WASHINGTON — Un haut responsable hongrois nommé par le Premier ministre Viktor Orban a cherché à obtenir des informations sensibles sur des partenaires locaux de l’Agence américaine pour le développement international (USAID), lors d’une rencontre cette semaine avec des responsables de l’administration Trump à Washington. La démarche, perçue par plusieurs fonctionnaires américains comme une tentative d’intimider les opposants politiques d’Orban avant les élections de 2026, a suscité une vive inquiétude.
La délégation, conduite par Andras Laszlo, eurodéputé du parti au pouvoir Fidesz, a rencontré jeudi au siège de l’USAID plusieurs responsables nommés par Trump, notamment Kenneth Jackson, administrateur adjoint de l’agence. Selon une source proche du dossier, les représentants américains ont poliment refusé de fournir les données demandées, craignant qu’elles ne soient utilisées pour renforcer la répression contre les médias indépendants et la société civile en Hongrie.
Laszlo, récemment nommé commissaire chargé d’enquêter sur les influences étrangères en Hongrie, a affirmé que certaines organisations financées par l’USAID avaient un « impact politique significatif » et devaient être surveillées. Il a nié vouloir cibler des opposants, assurant vouloir « comprendre » les activités passées pour mieux prévenir les risques d’ingérence.

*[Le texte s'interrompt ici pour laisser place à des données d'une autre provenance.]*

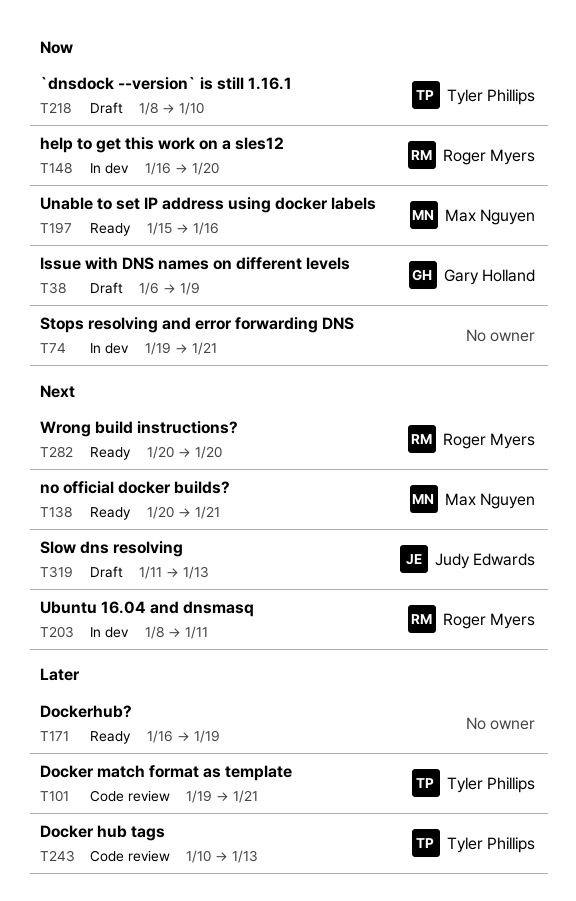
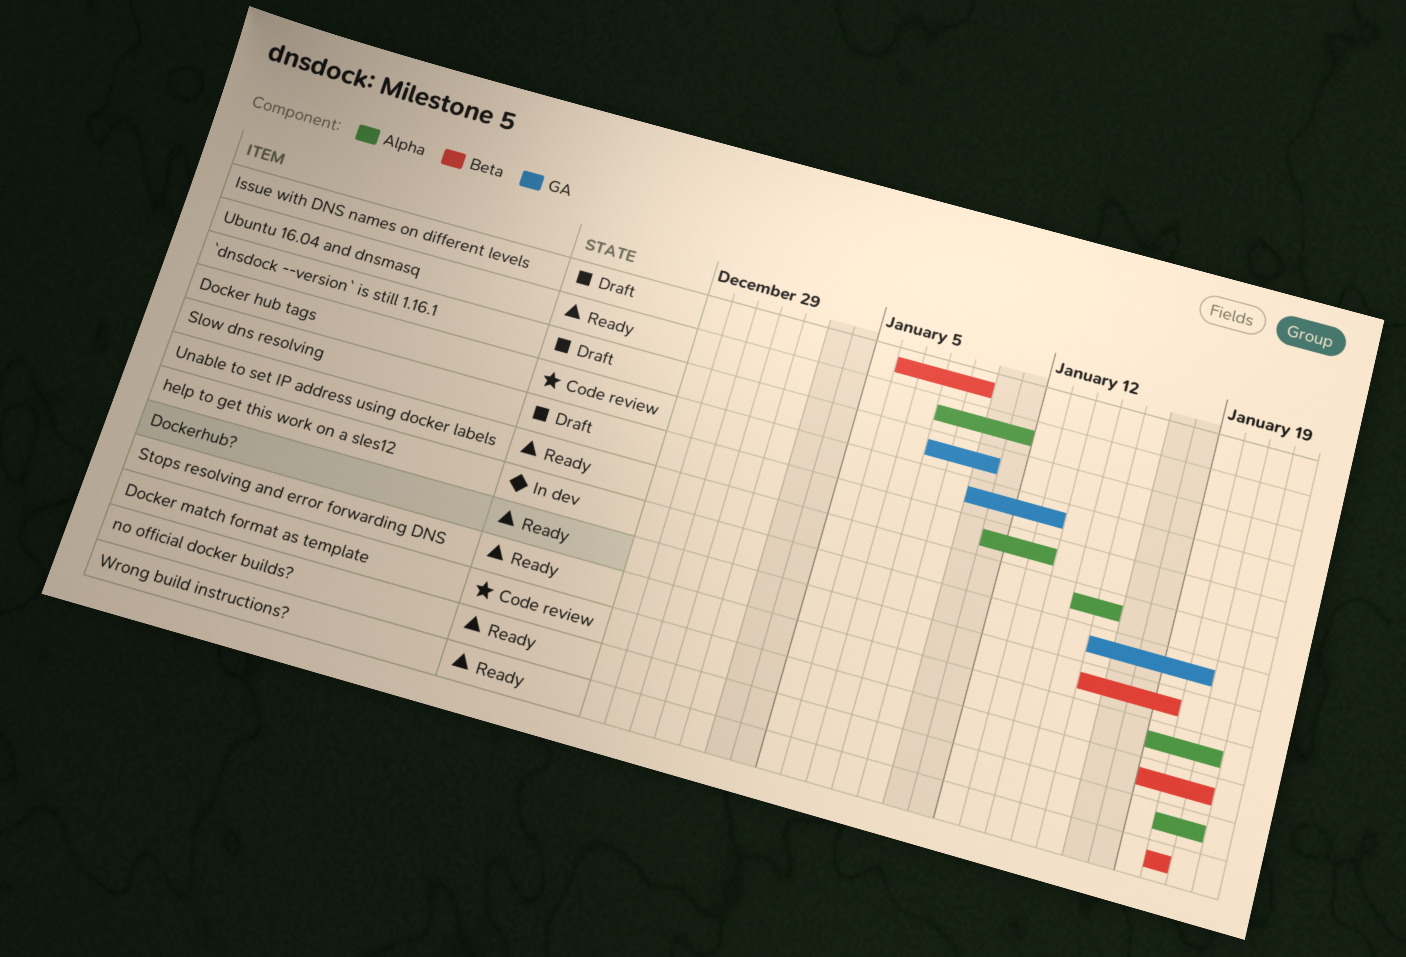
Stops resolving and error forwarding DNS, status: In dev -> Ready
Ubuntu 16.04 and dnsmasq, status: In dev -> Ready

Le gouvernement Orban multiplie depuis plusieurs années les attaques contre les ONG, les journalistes indépendants et les institutions démocratiques, qu’il accuse de servir des intérêts étrangers. Un projet de loi récemment présenté par le Fidesz permettrait de dresser une liste des organisations recevant des fonds de l’étranger et d’imposer des amendes ou des fermetures administratives, dans une logique que certains comparent à la législation russe sur les « agents étrangers ».
Officiellement, la rencontre à Washington avait pour but de discuter de l’ingérence politique étrangère dans les élections hongroises de 2022. Mais selon plusieurs analystes, cette initiative s’inscrit dans une stratégie plus large d’Orban visant à affaiblir toute opposition avant un scrutin qui s’annonce difficile.
Le département d’État américain, qui a confirmé la réunion, a recommandé à la délégation hongroise de s’adresser à Marco Rubio, actuel secrétaire d’État, pour organiser de futures discussions formelles. Laszlo a reconnu que les fonctionnaires américains avaient manifesté de la « réserve » lors des échanges.
Le programme d’assistance de l’USAID en Europe centrale, lancé en 2022, a distribué 35 millions de dollars pour soutenir la démocratie et les médias indépendants dans des pays comme la Hongrie, la Pologne ou la Slovaquie. Ce programme est dans le collimateur de Budapest, qui y voit un outil d’influence déguisé.
L’affaire survient dans un contexte où l’administration Trump, de retour au pouvoir depuis janvier, a drastiquement réduit les financements de l’USAID et supprimé une grande partie de son personnel, dans le cadre d’une vaste campagne de réduction des dépenses menée par le Département de l’efficacité gouvernementale dirigé par Elon Musk.
Cette tentative de collecte d’informations par un proche d’Orban jette une lumière crue sur la coopération croissante entre les milieux conservateurs américains et le pouvoir hongrois. Des figures du mouvement MAGA comme Steve Bannon ou Tucker Carlson affichent depuis longtemps leur admiration pour le modèle autoritaire revendiqué par Orban — une « démocratie illibérale » que ses détracteurs jugent de plus en plus incompatible avec les valeurs occidentales.